== TASK ==
The answer should be every line below, repeated exactly, with the images left out.

(Beginning of DATA BLOCK)

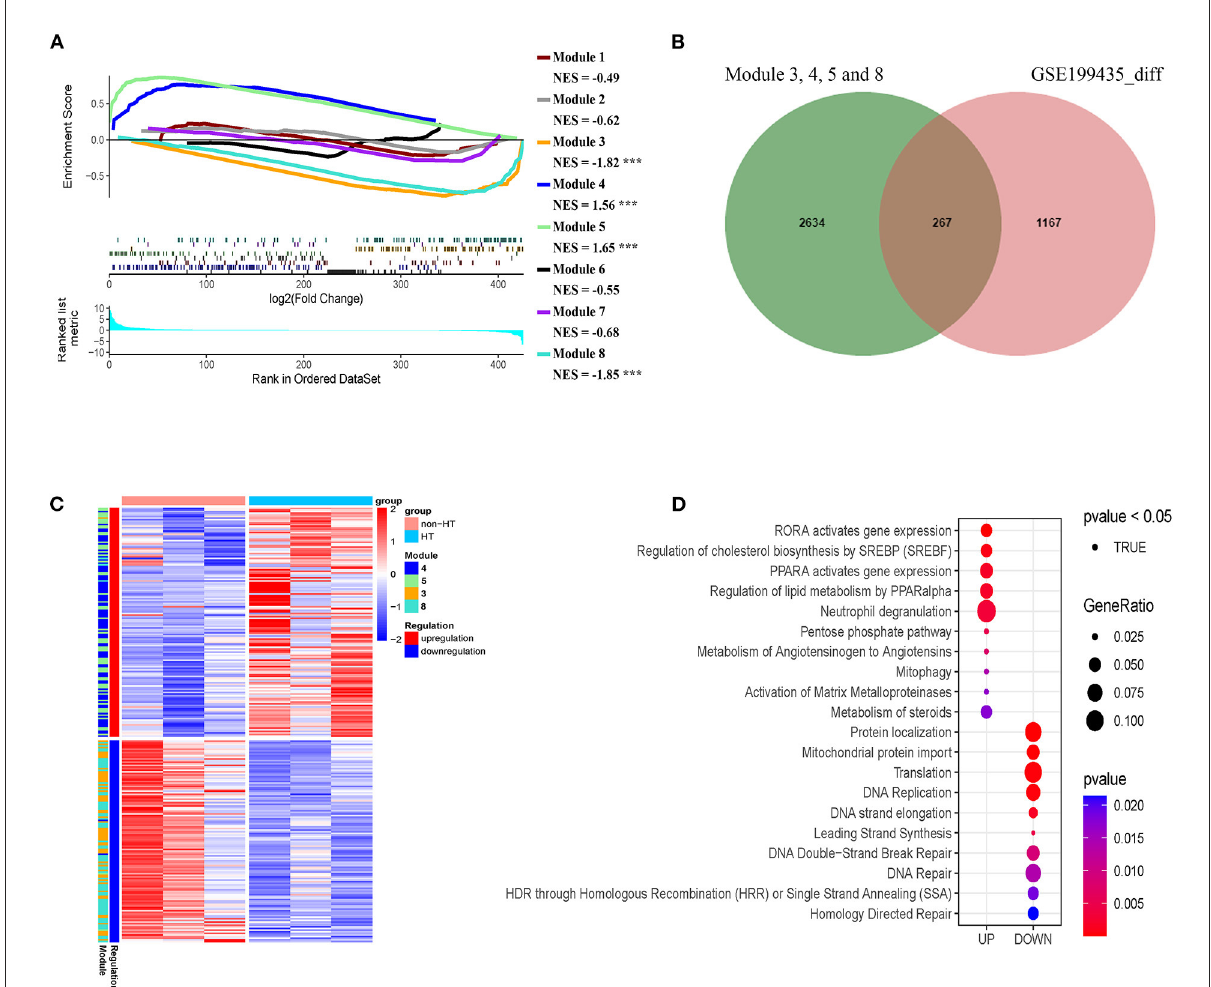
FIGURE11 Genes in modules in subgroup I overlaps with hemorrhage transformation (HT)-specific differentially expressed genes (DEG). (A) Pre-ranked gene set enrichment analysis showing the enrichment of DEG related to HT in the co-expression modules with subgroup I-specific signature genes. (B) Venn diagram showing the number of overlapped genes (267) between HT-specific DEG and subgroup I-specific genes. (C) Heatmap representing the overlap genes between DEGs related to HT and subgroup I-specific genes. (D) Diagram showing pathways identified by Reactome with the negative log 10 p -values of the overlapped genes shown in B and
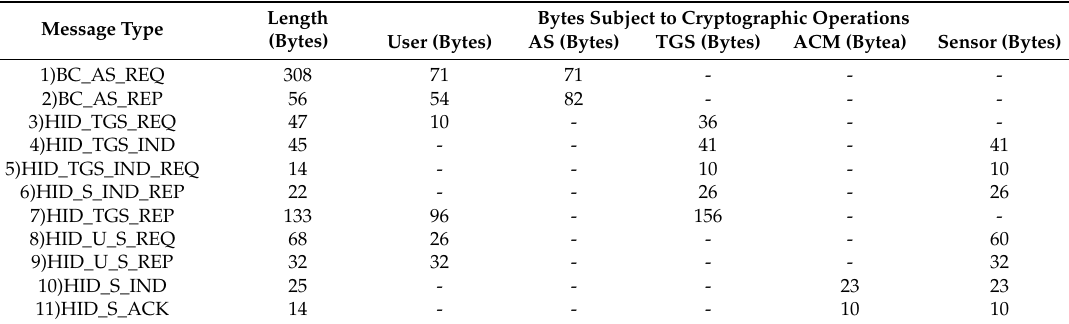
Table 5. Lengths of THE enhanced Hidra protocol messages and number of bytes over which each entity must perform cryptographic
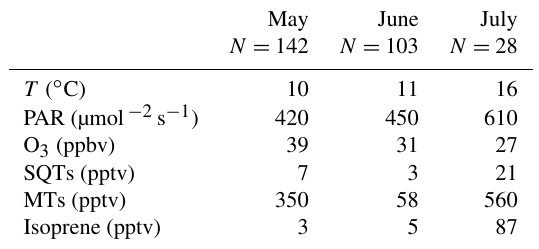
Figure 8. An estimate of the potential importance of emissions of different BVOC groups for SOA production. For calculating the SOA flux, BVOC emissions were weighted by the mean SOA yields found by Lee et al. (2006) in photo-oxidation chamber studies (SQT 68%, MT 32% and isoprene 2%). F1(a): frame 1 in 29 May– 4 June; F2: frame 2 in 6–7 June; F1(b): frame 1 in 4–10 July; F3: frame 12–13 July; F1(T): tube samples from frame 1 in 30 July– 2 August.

(End of DATA BLOCK)

== PROBLEM SOLUTION ==
FIGURE11 Genes in modules in subgroup I overlaps with hemorrhage transformation (HT)-specific differentially expressed genes (DEG). (A) Pre-ranked gene set enrichment analysis showing the enrichment of DEG related to HT in the co-expression modules with subgroup I-specific signature genes. (B) Venn diagram showing the number of overlapped genes (267) between HT-specific DEG and subgroup I-specific genes. (C) Heatmap representing the overlap genes between DEGs related to HT and subgroup I-specific genes. (D) Diagram showing pathways identified by Reactome with the negative log 10 p -values of the overlapped genes shown in B and
Table 5. Lengths of THE enhanced Hidra protocol messages and number of bytes over which each entity must perform cryptographic
Figure 8. An estimate of the potential importance of emissions of different BVOC groups for SOA production. For calculating the SOA flux, BVOC emissions were weighted by the mean SOA yields found by Lee et al. (2006) in photo-oxidation chamber studies (SQT 68%, MT 32% and isoprene 2%). F1(a): frame 1 in 29 May– 4 June; F2: frame 2 in 6–7 June; F1(b): frame 1 in 4–10 July; F3: frame 12–13 July; F1(T): tube samples from frame 1 in 30 July– 2 August.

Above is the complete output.